|Hint: Have a band you'd like to see interviewed? Tell us.|
|I had the pleasure of chatting with Daniel Ahearn, formerly of Ill Lit last month, after numerous attempts to make this interview happen. I would like to thank him for being so "flexible" and such a great person to talk to. I would also like to thank Tristan, who helped with the editing. Thank you! |
Who is Daniel Ahearn and could you describe your music for someone that has yet to hear it?
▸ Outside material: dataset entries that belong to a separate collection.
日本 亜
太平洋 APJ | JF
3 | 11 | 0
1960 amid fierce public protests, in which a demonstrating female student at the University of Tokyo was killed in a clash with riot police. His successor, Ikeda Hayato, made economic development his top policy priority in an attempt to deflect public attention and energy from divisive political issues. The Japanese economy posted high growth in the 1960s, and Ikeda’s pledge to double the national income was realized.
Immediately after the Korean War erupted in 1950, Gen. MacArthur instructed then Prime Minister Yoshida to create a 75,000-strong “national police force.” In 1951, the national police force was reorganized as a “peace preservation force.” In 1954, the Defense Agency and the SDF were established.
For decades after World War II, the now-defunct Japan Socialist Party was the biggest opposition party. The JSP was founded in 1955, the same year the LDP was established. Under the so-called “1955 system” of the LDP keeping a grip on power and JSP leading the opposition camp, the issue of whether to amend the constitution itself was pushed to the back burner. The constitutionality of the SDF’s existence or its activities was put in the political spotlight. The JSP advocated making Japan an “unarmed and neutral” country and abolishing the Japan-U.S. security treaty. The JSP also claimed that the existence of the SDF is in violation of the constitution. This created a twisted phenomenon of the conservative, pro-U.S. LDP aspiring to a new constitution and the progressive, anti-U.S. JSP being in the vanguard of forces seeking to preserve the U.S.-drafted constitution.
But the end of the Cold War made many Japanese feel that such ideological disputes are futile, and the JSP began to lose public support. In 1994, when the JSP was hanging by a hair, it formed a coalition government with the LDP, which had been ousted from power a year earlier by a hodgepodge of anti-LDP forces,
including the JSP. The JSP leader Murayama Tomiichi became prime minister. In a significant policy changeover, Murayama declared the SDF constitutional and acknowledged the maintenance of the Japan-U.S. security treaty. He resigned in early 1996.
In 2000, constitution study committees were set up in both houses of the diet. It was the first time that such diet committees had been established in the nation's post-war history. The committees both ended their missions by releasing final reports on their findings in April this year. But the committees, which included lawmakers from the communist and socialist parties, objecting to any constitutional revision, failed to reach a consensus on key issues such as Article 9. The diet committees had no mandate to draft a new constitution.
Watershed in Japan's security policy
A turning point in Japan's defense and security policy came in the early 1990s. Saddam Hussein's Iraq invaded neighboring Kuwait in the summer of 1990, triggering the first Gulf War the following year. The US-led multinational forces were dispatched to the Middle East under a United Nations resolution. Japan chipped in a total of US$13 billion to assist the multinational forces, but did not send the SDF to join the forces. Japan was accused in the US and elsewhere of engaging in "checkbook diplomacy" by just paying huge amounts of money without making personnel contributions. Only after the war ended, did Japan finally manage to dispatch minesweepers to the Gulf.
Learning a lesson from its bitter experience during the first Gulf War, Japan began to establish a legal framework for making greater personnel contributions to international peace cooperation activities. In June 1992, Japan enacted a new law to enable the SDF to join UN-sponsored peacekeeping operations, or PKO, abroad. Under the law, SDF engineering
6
They are love songs. I write love songs. I would get in trouble when I thought they were "country.” So I leave in the Americana music because I am an American kid from Indiana who is writing down what the people are saying when they don't know I am around.
How did it all start?
It started from writing, and then I did this recording project. I was rabid with a weird desire to make music. It was weird to get on stage, I didn't understand it. My background is listening to country and classical when I was a kid, and then electronic music from teens to twenties. I was trying to put them together and tell American songs.
You seem to be in touch with your spiritual side from what I've read. How true would you say this is?
I try and get in touch with a spiritual side. It is life-long journey. I think. My aunt is a nun. And some dear friends are deep in yoga and I talk to all sorts of healers/seekers. It interests me, to say the least. The world is just out of view, but well within reach…
I always wonder how musicians like yourself pull through for years, because it can’t be easy being a musician when there are so many others out there. It’s inspiring to see people fight for years for something they love.
I think if you 'need' to do it, you will do it, regardless. Art and music have a long history of being difficult. In terms of 'making a living' music has always been a junky way of trying to earn cash. I would do something else if I could, but I am obsessed with songwriting. And I use the word 'obsessed' heavily.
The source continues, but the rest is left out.